Indian conglomerate Mahindra made headlines earlier this week by completing the purchase of what many would consider to be the most prestigious automotive design firm in the world: Pininfarina.
A controlling stake in Pininfarina by Mahindra comes by way of purchase of 76.06% of the shares of the Italian company’s stock. More specifically, it is a joint venture between Tech Mahindra and Mahindra and Mahindra (M&M), which are owned by the Mahindra Group, based in Mumbai.
The Pininfarina shares—held by parent company Pincar S.r.l.—were purchased at a price of 1.1 Euro a share, for a total of roughly $28 million dollars. Additionally, Mahindra has guaranteed to pay off Pininfarina’s current debtors, who are owed more than $125 million, and has also promised to invest more than $20 million dollars back into the company, bringing the total valuation of the deal to around $185 million dollars.
The deal had been in the rumor mill for months, but on paper it looks to be the right decision for both sides. Mahindra now has access to the multitude of European manufacturer’s Pininfarina already has close relationships with, and Pininfarina will be able to enjoy the economies of scale made possible by the manufacturing facilities and pre-existing infrastructure at the disposal of the Mahindra Group and its subsidies.

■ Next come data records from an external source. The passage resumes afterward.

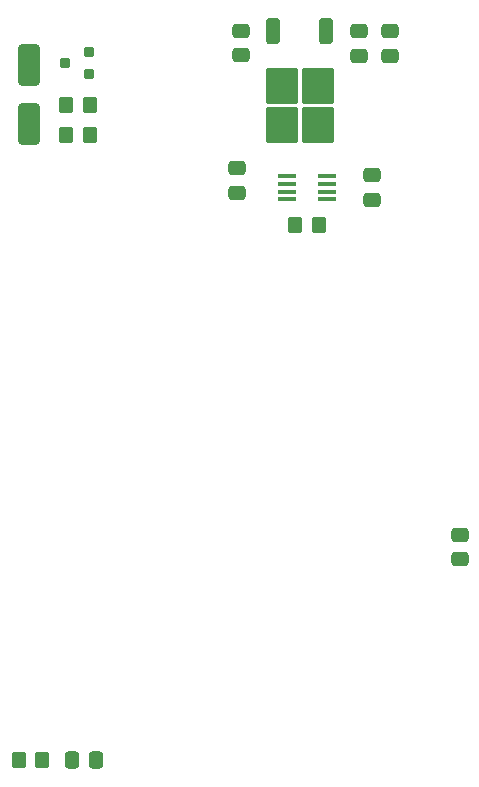
<source format=gtp>
G04 #@! TF.GenerationSoftware,KiCad,Pcbnew,8.0.8*
G04 #@! TF.CreationDate,2025-01-30T21:03:47+01:00*
G04 #@! TF.ProjectId,HAMS_hub,48414d53-5f68-4756-922e-6b696361645f,rev?*
G04 #@! TF.SameCoordinates,Original*
G04 #@! TF.FileFunction,Paste,Top*
G04 #@! TF.FilePolarity,Positive*
%FSLAX46Y46*%
G04 Gerber Fmt 4.6, Leading zero omitted, Abs format (unit mm)*
G04 Created by KiCad (PCBNEW 8.0.8) date 2025-01-30 21:03:47*
%MOMM*%
%LPD*%
G01*
G04 APERTURE LIST*
G04 Aperture macros list*
%AMRoundRect*
0 Rectangle with rounded corners*
0 $1 Rounding radius*
0 $2 $3 $4 $5 $6 $7 $8 $9 X,Y pos of 4 corners*
0 Add a 4 corners polygon primitive as box body*
4,1,4,$2,$3,$4,$5,$6,$7,$8,$9,$2,$3,0*
0 Add four circle primitives for the rounded corners*
1,1,$1+$1,$2,$3*
1,1,$1+$1,$4,$5*
1,1,$1+$1,$6,$7*
1,1,$1+$1,$8,$9*
0 Add four rect primitives between the rounded corners*
20,1,$1+$1,$2,$3,$4,$5,0*
20,1,$1+$1,$4,$5,$6,$7,0*
20,1,$1+$1,$6,$7,$8,$9,0*
20,1,$1+$1,$8,$9,$2,$3,0*%
G04 Aperture macros list end*
%ADD10RoundRect,0.200000X0.250000X0.200000X-0.250000X0.200000X-0.250000X-0.200000X0.250000X-0.200000X0*%
%ADD11RoundRect,0.250000X0.350000X0.450000X-0.350000X0.450000X-0.350000X-0.450000X0.350000X-0.450000X0*%
%ADD12RoundRect,0.250000X-0.475000X0.337500X-0.475000X-0.337500X0.475000X-0.337500X0.475000X0.337500X0*%
%ADD13RoundRect,0.250000X0.475000X-0.337500X0.475000X0.337500X-0.475000X0.337500X-0.475000X-0.337500X0*%
%ADD14R,1.600000X0.300000*%
%ADD15RoundRect,0.250000X0.650000X-1.500000X0.650000X1.500000X-0.650000X1.500000X-0.650000X-1.500000X0*%
%ADD16RoundRect,0.250000X-0.337500X-0.475000X0.337500X-0.475000X0.337500X0.475000X-0.337500X0.475000X0*%
%ADD17RoundRect,0.250000X-0.350000X0.850000X-0.350000X-0.850000X0.350000X-0.850000X0.350000X0.850000X0*%
%ADD18RoundRect,0.250000X-1.125000X1.275000X-1.125000X-1.275000X1.125000X-1.275000X1.125000X1.275000X0*%
G04 APERTURE END LIST*
D10*
X96150000Y-65925000D03*
X96150000Y-64025000D03*
X94150000Y-64975000D03*
D11*
X96200000Y-68550000D03*
X94200000Y-68550000D03*
X96225000Y-71100000D03*
X94225000Y-71100000D03*
D12*
X119042500Y-62312500D03*
X119042500Y-64387500D03*
D13*
X108700000Y-75962500D03*
X108700000Y-73887500D03*
D12*
X121592500Y-62312500D03*
X121592500Y-64387500D03*
D14*
X112925000Y-74575000D03*
X112925000Y-75225000D03*
X112925000Y-75875000D03*
X112925000Y-76525000D03*
X116325000Y-76525000D03*
X116325000Y-75875000D03*
X116325000Y-75225000D03*
X116325000Y-74575000D03*
D15*
X91025000Y-70150000D03*
X91025000Y-65150000D03*
D16*
X96775000Y-123975000D03*
X94700000Y-123975000D03*
D13*
X127525000Y-106987500D03*
X127525000Y-104912500D03*
D11*
X90175000Y-123975000D03*
X92175000Y-123975000D03*
D12*
X120125000Y-74512500D03*
X120125000Y-76587500D03*
X109042500Y-62275000D03*
X109042500Y-64350000D03*
D17*
X116250000Y-62300000D03*
D18*
X115495000Y-66925000D03*
X112445000Y-66925000D03*
X115495000Y-70275000D03*
X112445000Y-70275000D03*
D17*
X111690000Y-62300000D03*
D11*
X115625000Y-78700000D03*
X113625000Y-78700000D03*
M02*

</source>
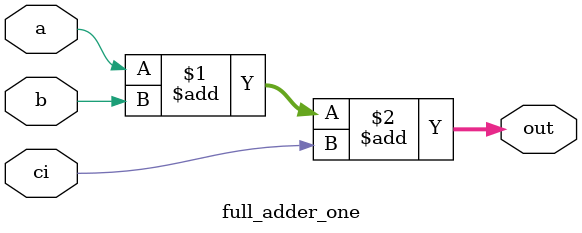
<source format=v>
module full_adder_one (a, b, ci, out);


input  a, b, ci;
output [1:0]out;
assign out= a+ b+ ci;

endmodule // full_add_one

</source>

Pininfarina S.p.A. is recognized world-wide for its stunning automobile designs, and in particular for its most famous client, Ferrari. Pininfarina was founded in 1930 as Carrozzeria Pinin Farina, or “coachbuilder” Pinin Farina, the term coachbuilder denoting that the company was in the business of building automobile bodies individually for multiple manufacturers. The legendary partnership between Ferrari and Pininfarina began in 1951.
Even with such rich histories, it seems Italian design firms are have difficulty staying afloat without help from major players in the auto industry with capital to spare. Giugiaro was bought out by Volkswagen back in 2010 and Gruppo Bertone, designers of Lamborghini Miura, Countach and Diablo, went bankrupt in 2014.
Indian companies with their eyes on the west have been successful in the past, as evidenced by the positive direction Jaguar Land Rover has been headed in since its purchase by Tata Motors from Ford in 2008. Mahindra looks like it will be following in suit, eager to use the reach and prestigious name of Pininfarina to draw buyers from established Western markets and emerging markets like China. Whether they will be using Pininfarina’s design expertise for their existing automobile brands, or launching a completely new brand, remains to be seen.
Some are speculating that Mahindra is interested in producing a high-end luxury vehicle, which buyers would certainly be more receptive to if badged as a Pininfarina, particularly in the US. Essentially, it would give Pininfarina the chance to make their own cars, a notion that is highly intriguing for anyone with a close eye on the automotive world.